30.04.2019, 14:59 Uhr

„Bescherung“ aus den Geldauflagen Justiz verteilt 560.000 Euro an gemeinnützige Einrichtungen

Die Justiz bescherte gemeinnützigen Einrichtungen mehr als eine halbe Million Euro. (Foto: dzejmsdin/123RF)Die Justiz bescherte gemeinnützigen Einrichtungen mehr als eine halbe Million Euro. (Foto: dzejmsdin/123RF)

Das Landgericht Landshut und die zu seinem Bezirk gehörenden Amtsgerichte Eggenfelden, Erding, Freising, Landau/Isar und Landshut sowie die Staatsanwaltschaft Landshut haben im Jahr 2018 gemeinnützigen Einrichtungen im Landgerichtsbezirk Geldauflagen von insgesamt 561.607,50 Euro zugewiesen.

LANDSHUT Wird in einem Strafverfahren gegen einen Straftäter eine Freiheitsstrafe mit Bewährung verhängt, erhält der Verurteilte in vielen Fällen als Bewährungsauflage gleichzeitig die Zahlung eines Geldbetrages auferlegt. Ferner wird in Fällen der Kleinkriminalität von der Staatsanwaltschaft oder dem Gericht statt einer Strafe eine Geldauflage festgesetzt, vor allem wenn der Schaden gering ist und der Täter erstmals eine Straftat begangen hat. Meist werden die Straftäter angewiesen, die Geldbeträge zugunsten einer gemeinnützigen Einrichtung zu zahlen. Auf diese Weise haben gemeinnützige Einrichtungen aus den Bezirken Eggenfelden, Erding, Freising, Landau/Isar und Landshut im vergangenen Jahr 561.607,50 Euro erhalten.

Insgesamt waren im Jahr 2018 157 solcher regionalen Einrichtungen beim Landgericht Landshut registriert. 38 Einrichtungen von diesen registrierten Einrichtungen sind Gelder zugewiesen worden. Davon erhielten 30 Einrichtungen Beträge von über 1.000,00 Euro bis teilweise in den fünfstelligen Euro-Bereich. Schwerpunktmäßig handelte es sich dabei um Einrichtungen aus den Bereichen Bewährungshilfe, Rehabilitation und Pflege, Kinder- und Jugendförderung sowie Verkehrssicherheit. Die Auswahl des Empfängers des Geldbetrages wird von den zuständigen Richtern und Staatsanwälten bei der Festsetzung der Geldauflage getroffen.

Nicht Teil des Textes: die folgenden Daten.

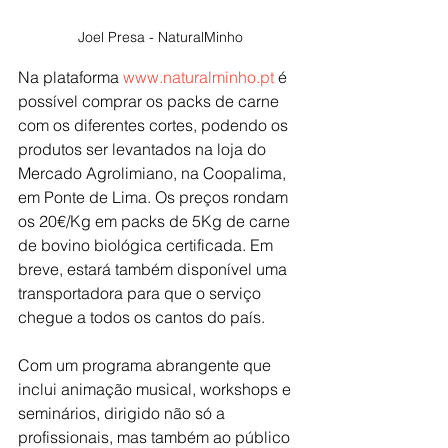
Joel Presa - NaturalMinho
Na plataforma 
www.naturalminho.pt
 é 
possível comprar os packs de carne 
com os diferentes cortes, podendo os 
produtos ser levantados na loja do 
Mercado Agrolimiano, na Coopalima, 
em Ponte de Lima. Os preços rondam 
os 20€/Kg em packs de 5Kg de carne 
de bovino biológica certificada. Em 
breve, estará também disponível uma 
transportadora para que o serviço 
chegue a todos os cantos do país.
Com um programa abrangente que 
inclui animação musical, workshops e 
seminários, dirigido não só a 
profissionais, mas também ao público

Landgerichtspräsident Andreas Wimmer: „Die Justiz hat damit auch 2018 wieder einen bedeutenden Beitrag zur Finanzierung gemeinnütziger Einrichtungen aus der Region geleistet. Für diese Einrichtungen sind Geldzuweisungen durch die Justiz eine wesentliche Unterstützung, um ihre sozialen Aufgaben erfüllen zu können.“

Gut zu wissen:

In die beim Präsidenten des Landgerichts Landshut geführte Liste der regionalen gemeinnützigen Einrichtungen werden auf Antrag lediglich Einrichtungen aufgenommen, deren Wirkungskreis den Bezirk des Landgerichts nicht überschreitet. Überregionale Einrichtungen werden in einer Liste registriert, die beim Präsidenten des zuständigen Oberlandesgerichts geführt wird. Voraussetzung für die Eintragung in diese Liste ist, dass eine gültige Gemeinnützigkeitsbescheinigung des Finanzamts, ein Auszug aus dem Vereinsregister sowie die Satzung vorgelegt und die Zielsetzung der Einrichtung mitgeteilt werden. Eine Eintragung unterbleibt, wenn der Verdacht besteht, dass der Zweck oder die Tätigkeit der Einrichtung den Strafgesetzen zuwiderläuft oder sich gegen die verfassungsmäßige Ordnung und den Gedanken der Völkerverständigung richtet.